▸ **What this task involves**: What follows are records. Restate all of them word for word.

▸ **Extracted information**:
# # # # # # #
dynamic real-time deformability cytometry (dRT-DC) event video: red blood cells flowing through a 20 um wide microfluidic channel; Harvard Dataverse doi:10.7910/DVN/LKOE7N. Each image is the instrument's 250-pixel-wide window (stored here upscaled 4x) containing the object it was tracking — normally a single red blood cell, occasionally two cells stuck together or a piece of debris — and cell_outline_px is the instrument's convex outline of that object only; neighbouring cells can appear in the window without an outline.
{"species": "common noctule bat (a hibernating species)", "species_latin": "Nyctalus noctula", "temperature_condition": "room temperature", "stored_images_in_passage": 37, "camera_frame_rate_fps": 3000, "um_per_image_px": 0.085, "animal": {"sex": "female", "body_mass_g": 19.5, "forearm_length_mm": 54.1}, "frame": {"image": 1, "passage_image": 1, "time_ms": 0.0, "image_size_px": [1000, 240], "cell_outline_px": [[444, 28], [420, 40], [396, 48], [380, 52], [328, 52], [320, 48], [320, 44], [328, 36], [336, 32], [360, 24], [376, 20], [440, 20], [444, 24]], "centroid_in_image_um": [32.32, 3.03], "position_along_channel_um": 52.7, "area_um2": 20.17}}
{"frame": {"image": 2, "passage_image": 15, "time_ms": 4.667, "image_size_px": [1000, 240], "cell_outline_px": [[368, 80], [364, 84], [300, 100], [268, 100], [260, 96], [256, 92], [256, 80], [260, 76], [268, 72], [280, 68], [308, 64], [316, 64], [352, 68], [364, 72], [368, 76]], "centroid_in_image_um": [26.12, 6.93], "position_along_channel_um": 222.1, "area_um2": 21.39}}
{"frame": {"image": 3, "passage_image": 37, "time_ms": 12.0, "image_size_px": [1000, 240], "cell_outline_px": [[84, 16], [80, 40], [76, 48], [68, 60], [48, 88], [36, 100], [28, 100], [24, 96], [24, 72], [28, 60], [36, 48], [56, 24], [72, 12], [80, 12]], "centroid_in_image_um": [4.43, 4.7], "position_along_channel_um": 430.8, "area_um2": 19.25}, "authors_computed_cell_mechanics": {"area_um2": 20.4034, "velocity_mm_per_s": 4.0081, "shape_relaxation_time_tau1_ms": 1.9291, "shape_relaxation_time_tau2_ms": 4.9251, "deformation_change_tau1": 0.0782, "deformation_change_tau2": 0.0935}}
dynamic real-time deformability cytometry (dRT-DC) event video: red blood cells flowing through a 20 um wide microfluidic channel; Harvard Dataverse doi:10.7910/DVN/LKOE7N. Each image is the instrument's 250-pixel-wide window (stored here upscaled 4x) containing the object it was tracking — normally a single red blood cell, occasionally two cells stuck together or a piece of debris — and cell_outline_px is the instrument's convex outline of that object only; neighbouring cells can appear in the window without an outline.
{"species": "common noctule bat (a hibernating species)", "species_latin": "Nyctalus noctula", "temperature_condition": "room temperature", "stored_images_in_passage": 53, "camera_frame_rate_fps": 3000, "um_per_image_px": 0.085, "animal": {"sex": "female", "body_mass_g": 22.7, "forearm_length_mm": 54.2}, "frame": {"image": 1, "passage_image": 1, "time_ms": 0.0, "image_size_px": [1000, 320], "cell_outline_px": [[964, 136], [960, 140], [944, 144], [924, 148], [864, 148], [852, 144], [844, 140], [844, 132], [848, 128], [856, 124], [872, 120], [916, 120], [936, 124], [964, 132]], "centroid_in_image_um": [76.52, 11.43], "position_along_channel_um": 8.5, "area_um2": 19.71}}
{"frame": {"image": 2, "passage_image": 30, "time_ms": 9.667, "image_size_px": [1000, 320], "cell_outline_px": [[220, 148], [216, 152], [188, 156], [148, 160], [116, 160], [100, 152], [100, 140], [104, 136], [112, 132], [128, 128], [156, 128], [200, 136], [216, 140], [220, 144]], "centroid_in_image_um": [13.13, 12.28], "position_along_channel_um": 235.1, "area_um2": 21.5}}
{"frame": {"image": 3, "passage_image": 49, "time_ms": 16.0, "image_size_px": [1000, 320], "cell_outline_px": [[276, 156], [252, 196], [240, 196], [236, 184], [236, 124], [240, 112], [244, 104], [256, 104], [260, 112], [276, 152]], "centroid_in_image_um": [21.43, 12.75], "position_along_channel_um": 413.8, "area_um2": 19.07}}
# # # # # # #
▸ **Solution for this task**:
dynamic real-time deformability cytometry (dRT-DC) event video: red blood cells flowing through a 20 um wide microfluidic channel; Harvard Dataverse doi:10.7910/DVN/LKOE7N. Each image is the instrument's 250-pixel-wide window (stored here upscaled 4x) containing the object it was tracking — normally a single red blood cell, occasionally two cells stuck together or a piece of debris — and cell_outline_px is the instrument's convex outline of that object only; neighbouring cells can appear in the window without an outline.
{"species": "common noctule bat (a hibernating species)", "species_latin": "Nyctalus noctula", "temperature_condition": "room temperature", "stored_images_in_passage": 37, "camera_frame_rate_fps": 3000, "um_per_image_px": 0.085, "animal": {"sex": "female", "body_mass_g": 19.5, "forearm_length_mm": 54.1}, "frame": {"image": 1, "passage_image": 1, "time_ms": 0.0, "image_size_px": [1000, 240], "cell_outline_px": [[444, 28], [420, 40], [396, 48], [380, 52], [328, 52], [320, 48], [320, 44], [328, 36], [336, 32], [360, 24], [376, 20], [440, 20], [444, 24]], "centroid_in_image_um": [32.32, 3.03], "position_along_channel_um": 52.7, "area_um2": 20.17}}
{"frame": {"image": 2, "passage_image": 15, "time_ms": 4.667, "image_size_px": [1000, 240], "cell_outline_px": [[368, 80], [364, 84], [300, 100], [268, 100], [260, 96], [256, 92], [256, 80], [260, 76], [268, 72], [280, 68], [308, 64], [316, 64], [352, 68], [364, 72], [368, 76]], "centroid_in_image_um": [26.12, 6.93], "position_along_channel_um": 222.1, "area_um2": 21.39}}
{"frame": {"image": 3, "passage_image": 37, "time_ms": 12.0, "image_size_px": [1000, 240], "cell_outline_px": [[84, 16], [80, 40], [76, 48], [68, 60], [48, 88], [36, 100], [28, 100], [24, 96], [24, 72], [28, 60], [36, 48], [56, 24], [72, 12], [80, 12]], "centroid_in_image_um": [4.43, 4.7], "position_along_channel_um": 430.8, "area_um2": 19.25}, "authors_computed_cell_mechanics": {"area_um2": 20.4034, "velocity_mm_per_s": 4.0081, "shape_relaxation_time_tau1_ms": 1.9291, "shape_relaxation_time_tau2_ms": 4.9251, "deformation_change_tau1": 0.0782, "deformation_change_tau2": 0.0935}}
dynamic real-time deformability cytometry (dRT-DC) event video: red blood cells flowing through a 20 um wide microfluidic channel; Harvard Dataverse doi:10.7910/DVN/LKOE7N. Each image is the instrument's 250-pixel-wide window (stored here upscaled 4x) containing the object it was tracking — normally a single red blood cell, occasionally two cells stuck together or a piece of debris — and cell_outline_px is the instrument's convex outline of that object only; neighbouring cells can appear in the window without an outline.
{"species": "common noctule bat (a hibernating species)", "species_latin": "Nyctalus noctula", "temperature_condition": "room temperature", "stored_images_in_passage": 53, "camera_frame_rate_fps": 3000, "um_per_image_px": 0.085, "animal": {"sex": "female", "body_mass_g": 22.7, "forearm_length_mm": 54.2}, "frame": {"image": 1, "passage_image": 1, "time_ms": 0.0, "image_size_px": [1000, 320], "cell_outline_px": [[964, 136], [960, 140], [944, 144], [924, 148], [864, 148], [852, 144], [844, 140], [844, 132], [848, 128], [856, 124], [872, 120], [916, 120], [936, 124], [964, 132]], "centroid_in_image_um": [76.52, 11.43], "position_along_channel_um": 8.5, "area_um2": 19.71}}
{"frame": {"image": 2, "passage_image": 30, "time_ms": 9.667, "image_size_px": [1000, 320], "cell_outline_px": [[220, 148], [216, 152], [188, 156], [148, 160], [116, 160], [100, 152], [100, 140], [104, 136], [112, 132], [128, 128], [156, 128], [200, 136], [216, 140], [220, 144]], "centroid_in_image_um": [13.13, 12.28], "position_along_channel_um": 235.1, "area_um2": 21.5}}
{"frame": {"image": 3, "passage_image": 49, "time_ms": 16.0, "image_size_px": [1000, 320], "cell_outline_px": [[276, 156], [252, 196], [240, 196], [236, 184], [236, 124], [240, 112], [244, 104], [256, 104], [260, 112], [276, 152]], "centroid_in_image_um": [21.43, 12.75], "position_along_channel_um": 413.8, "area_um2": 19.07}}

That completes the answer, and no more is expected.